27. China is a Marxist Leninist state. Its normative foundations (that is its approach to the normative significance of capital and its evolutionary trajectories) are Marxist. Its governmental structures are Leninist (now deeply and uniquely developed through the contributions of Mao Zedong, Deng Xiaoping, Jiang Zemon, Hu Jingtao and Xi Jinping). 20th Century Europe flirted with socialism, and practiced variations of that approach to mixed public-private ownership within well regulated market economies; but the Soviet Union (and its post-1945 European Empire) was Leninist in its operational framework, even as it sought to transform the state apparatus as the monopoly corporate capitalist and the vanguard party as its shareholder. It is common for a Leninist state to hide behind a socialist label. Sometimes that might be done for the quite compelling reason that Communism as envisioned by Marxist theory has yet to be achieved and the process toward that goal is inherently socialist; sometimes because of the difficulties, conceptual to some extent, of squaring the role of a revolutionary vanguard within a stable bureaucratized institutional environment. Nonetheless, the institutional systems that are the engines of governance are not socialist but variations of Leninism in vanguard driven states. Liberal democratic principles drive institutional systems in states that practices collective ownership (a Marxism "lite") within a political system that rejects Leninist premises of the need for the vesting of primary political authority in the leading societal forces organized as a vanguard party and practicing democratic centralism and democratic dictatorship. In either case, those label provide the structure necessary for the objectification of the state and the facilitation of the means to distinguish among them for purposes of strategic calculus.



28. Can the state consume itself? Certainly it can disintegrate, especially when the ties that bind people into a polis become weaker than the cables that pull them apart through ties of fidelity to greater collective powers. And it is in the exploitation of the fissures that mark the fault lines of aggregated collectives operating in state form that much attention has been invested, especially by those who find this potential for self-consumption far less risky than the traditional mechanisms of open conflict. While the internal sub-collectives amassed within and as part of the state are quite capable of pulling the state apart, nudging (and managing) that possibility by outside collectives to their own benefit provides a temptation that has been difficult to resist.

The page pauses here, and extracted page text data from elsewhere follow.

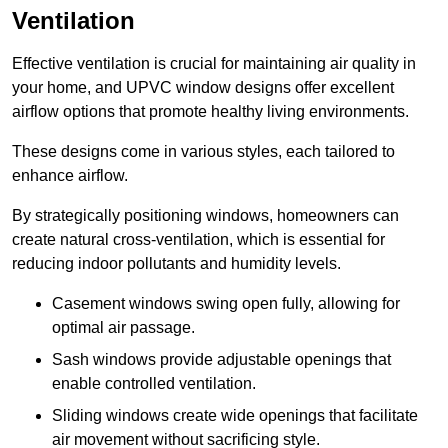
Ventilation
Effective ventilation is crucial for maintaining air quality in
your home, and UPVC window designs offer excellent
airflow options that promote healthy living environments.
These designs come in various styles, each tailored to
enhance airflow.
By strategically positioning windows, homeowners can
create natural cross-ventilation, which is essential for
reducing indoor pollutants and humidity levels.
Casement windows swing open fully, allowing for
optimal air passage.
Sash windows provide adjustable openings that
enable controlled ventilation.
Sliding windows create wide openings that facilitate
air movement without sacrificing style.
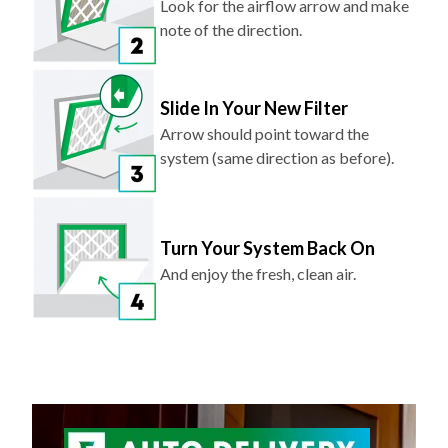
Slide In Your New Filter
Arrow should point toward the
system (same direction as before).
Turn Your System Back On
And enjoy the fresh, clean air.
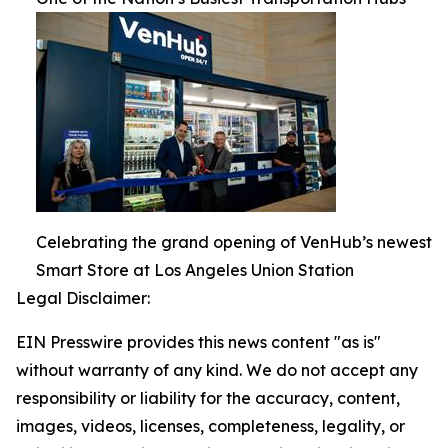
Celebrating the grand opening of VenHub’s newest
Smart Store at Los Angeles Union Station
Legal Disclaimer:
EIN Presswire provides this news content "as is"
without warranty of any kind. We do not accept any
responsibility or liability for the accuracy, content,
images, videos, licenses, completeness, legality, or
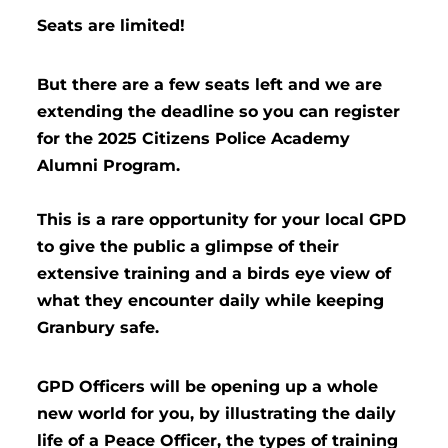
Seats are limited!
But there are a few seats left and we are
extending the deadline so you can register
for the 2025 Citizens Police Academy
Alumni Program.
This is a rare opportunity for your local GPD
to give the public a glimpse of their
extensive training and a birds eye view of
what they encounter daily while keeping
Granbury safe.
GPD Officers will be opening up a whole
new world for you, by illustrating the daily
life of a Peace Officer, the types of training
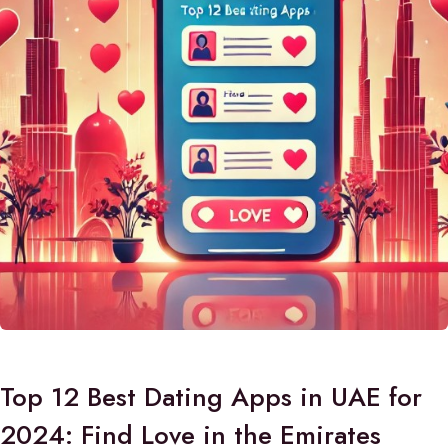
Top 12 Best Dating Apps in UAE for
2024: Find Love in the Emirates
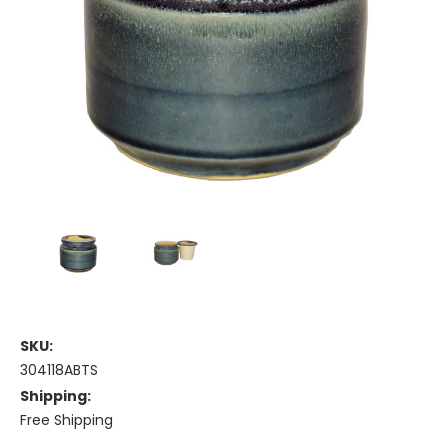
SKU:
304118ABTS
Shipping:
Free Shipping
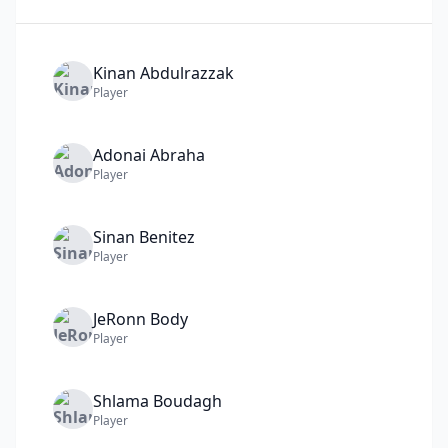
Kinan
Abdulrazzak
Player
Adonai
Abraha
Player
Sinan
Benitez
Player
JeRonn
Body
Player
Shlama
Boudagh
Player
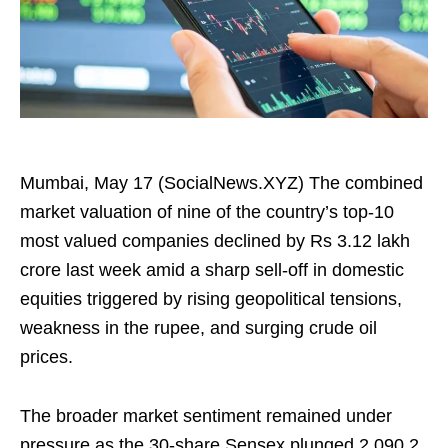
Mumbai, May 17 (SocialNews.XYZ) The combined
market valuation of nine of the country’s top-10
most valued companies declined by Rs 3.12 lakh
crore last week amid a sharp sell-off in domestic
equities triggered by rising geopolitical tensions,
weakness in the rupee, and surging crude oil
prices.
The broader market sentiment remained under
pressure as the 30-share Sensex plunged 2,090.2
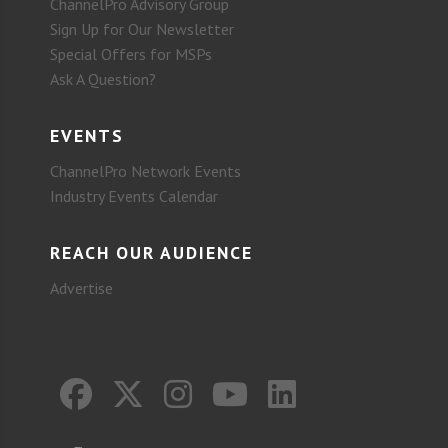
ChannelPro Advisory Group
Sign Up for Our Newsletter
Special Offers for MSPs
Ask A Question?
EVENTS
ChannelPro Network Events
Industry Events Calendar
REACH OUR AUDIENCE
Advertise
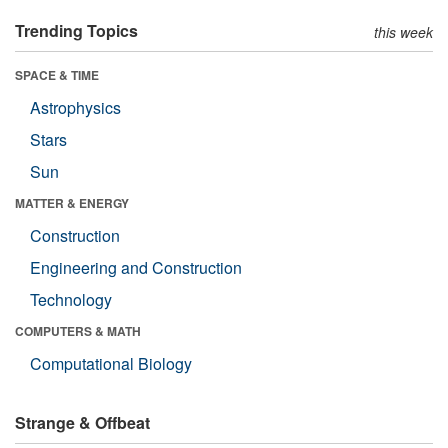
Trending Topics
this week
SPACE & TIME
Astrophysics
Stars
Sun
MATTER & ENERGY
Construction
Engineering and Construction
Technology
COMPUTERS & MATH
Computational Biology
Strange & Offbeat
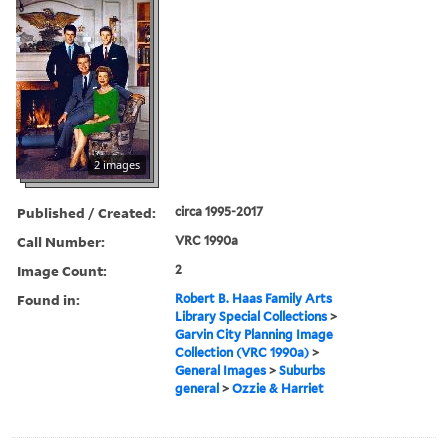
2 images
Published / Created:
circa 1995-2017
Call Number:
VRC 1990a
Image Count:
2
Found in:
Robert B. Haas Family Arts
Library Special Collections
>
Garvin City Planning Image
Collection (VRC 1990a)
>
General Images
>
Suburbs
general
>
Ozzie & Harriet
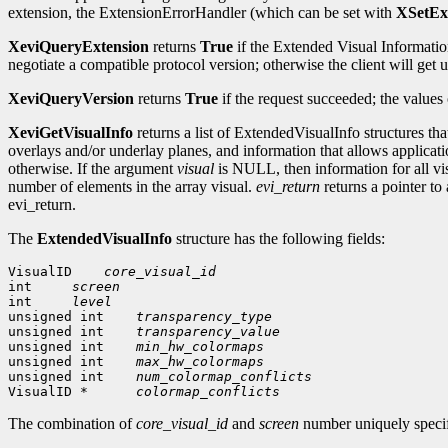
extension, the ExtensionErrorHandler (which can be set with
XSetEx
XeviQueryExtension
returns
True
if the Extended Visual Information
negotiate a compatible protocol version; otherwise the client will ge
XeviQueryVersion
returns
True
if the request succeeded; the values
XeviGetVisualInfo
returns a list of ExtendedVisualInfo structures th
overlays and/or underlay planes, and information that allows applicat
otherwise. If the argument
visual
is NULL, then information for all visu
number of elements in the array visual.
evi_return
returns a pointer to
evi_return.
The
ExtendedVisualInfo
structure has the following fields:
VisualID
core_visual_id
int 
screen
int 
level
unsigned int
transparency_type
unsigned int
transparency_value
unsigned int
min_hw_colormaps
unsigned int
max_hw_colormaps
unsigned int
num_colormap_conflicts
VisualID *  
colormap_conflicts
The combination of
core_visual_id
and
screen
number uniquely specif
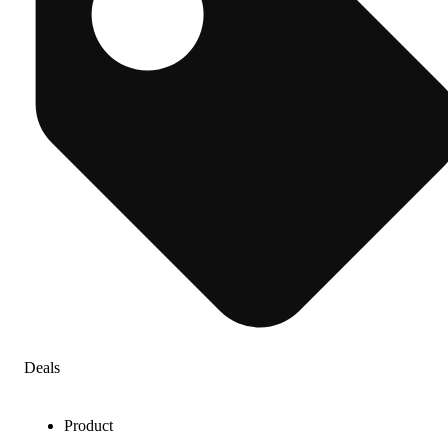
Deals
Product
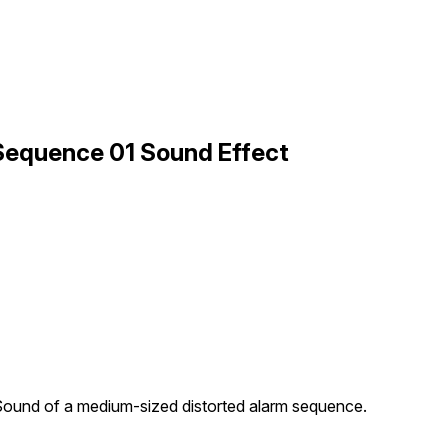
 Sequence 01 Sound Effect
ound of a medium-sized distorted alarm sequence.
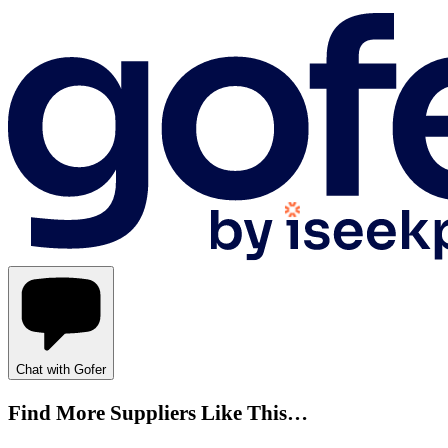
Chat with Gofer
Find More Suppliers Like This…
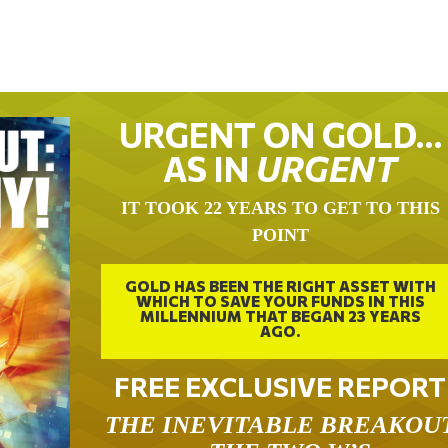
URGENT ON GOLD…
AS IN
URGENT
IT TOOK 22 YEARS TO GET TO THIS
POINT
GOLD HAS BEEN THE RIGHT ASSET WITH
WHICH TO SAVE YOUR FUNDS IN THIS
MILLENNIUM THAT BEGAN 23 YEARS
AGO.
FREE EXCLUSIVE REPORT
THE INEVITABLE BREAKOU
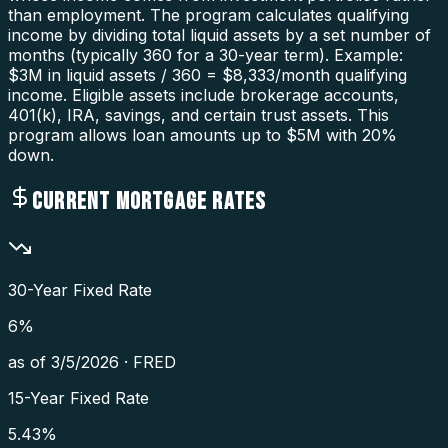
than employment. The program calculates qualifying
income by dividing total liquid assets by a set number of
months (typically 360 for a 30-year term). Example:
$3M in liquid assets / 360 = $8,333/month qualifying
income. Eligible assets include brokerage accounts,
401(k), IRA, savings, and certain trust assets. This
program allows loan amounts up to $5M with 20%
down.
CURRENT MORTGAGE RATES
30-Year Fixed Rate
6
%
as of
3/5/2026
·
FRED
15-Year Fixed Rate
5.43
%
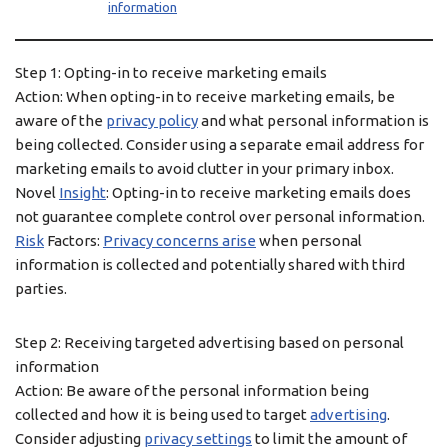
information
Step 1: Opting-in to receive marketing emails
Action: When opting-in to receive marketing emails, be
aware of the
privacy policy
and what personal information is
being collected. Consider using a separate email address for
marketing emails to avoid clutter in your primary inbox.
Novel
Insight
: Opting-in to receive marketing emails does
not guarantee complete control over personal information.
Risk
Factors:
Privacy concerns arise
when personal
information is collected and potentially shared with third
parties.
Step 2: Receiving targeted advertising based on personal
information
Action: Be aware of the personal information being
collected and how it is being used to target
advertising
.
Consider adjusting
privacy settings
to limit the amount of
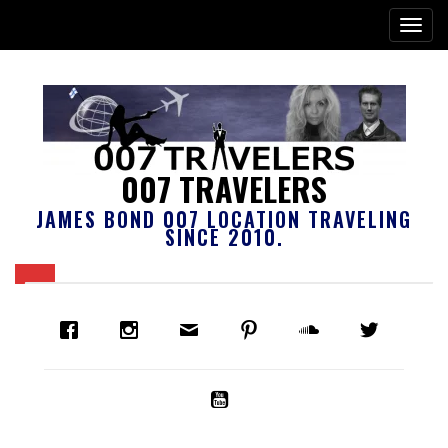
007 TRAVELERS
JAMES BOND 007 LOCATION TRAVELING
SINCE 2010.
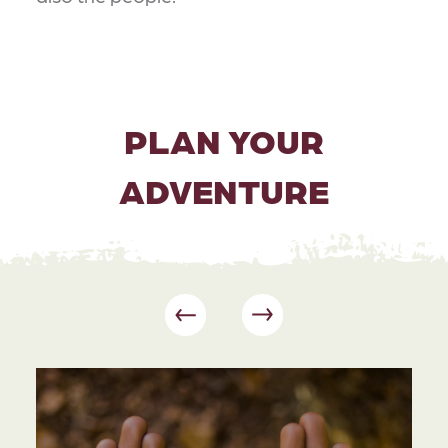
PLAN YOUR
ADVENTURE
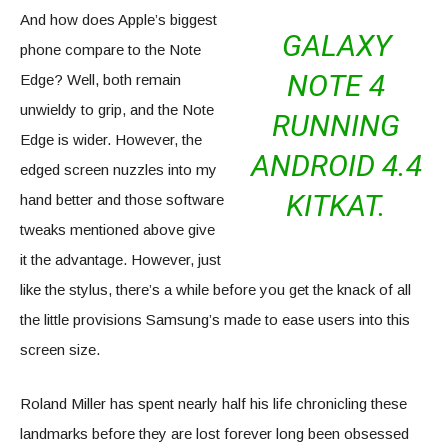
And how does Apple’s biggest
GALAXY
phone compare to the Note
NOTE 4
Edge? Well, both remain
unwieldy to grip, and the Note
RUNNING
Edge is wider. However, the
ANDROID 4.4
edged screen nuzzles into my
KITKAT.
hand better and those software
tweaks mentioned above give
it the advantage. However, just
like the stylus, there’s a while before you get the knack of all
the little provisions Samsung’s made to ease users into this
screen size.
Roland Miller has spent nearly half his life chronicling these
landmarks before they are lost forever long been obsessed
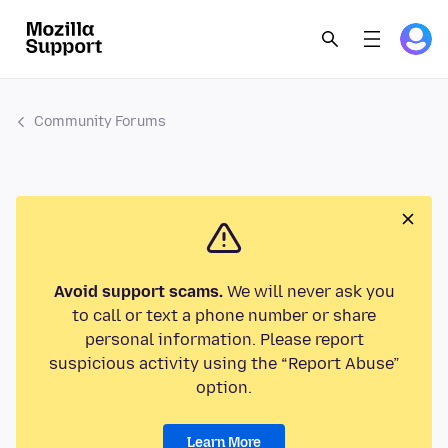
Community Forums
Avoid support scams.
We will never ask you
to call or text a phone number or share
personal information. Please report
suspicious activity using the “Report Abuse”
option.
Learn More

Of course, the practices are relatively ancient, if sometimes crude. They were used to some excellent though effect during the period of warfare in Europe from 1914-1945. The difference now is that the practices have been rationalized, made more efficient, and its power has morphed through the capabilities of technology. Also of some importance has been the connection between these nudging strategies and the development of democracy-based governance and stability regimes especially in liberal democratic states. In the contemporary context, then, one must be attuned not merely to the theorization of the techniques and objectives of nudging tensions and the narratives of division and suspicion, but also to their alignment with the development and vulnerabilities of contemporary political cultures in the target regions.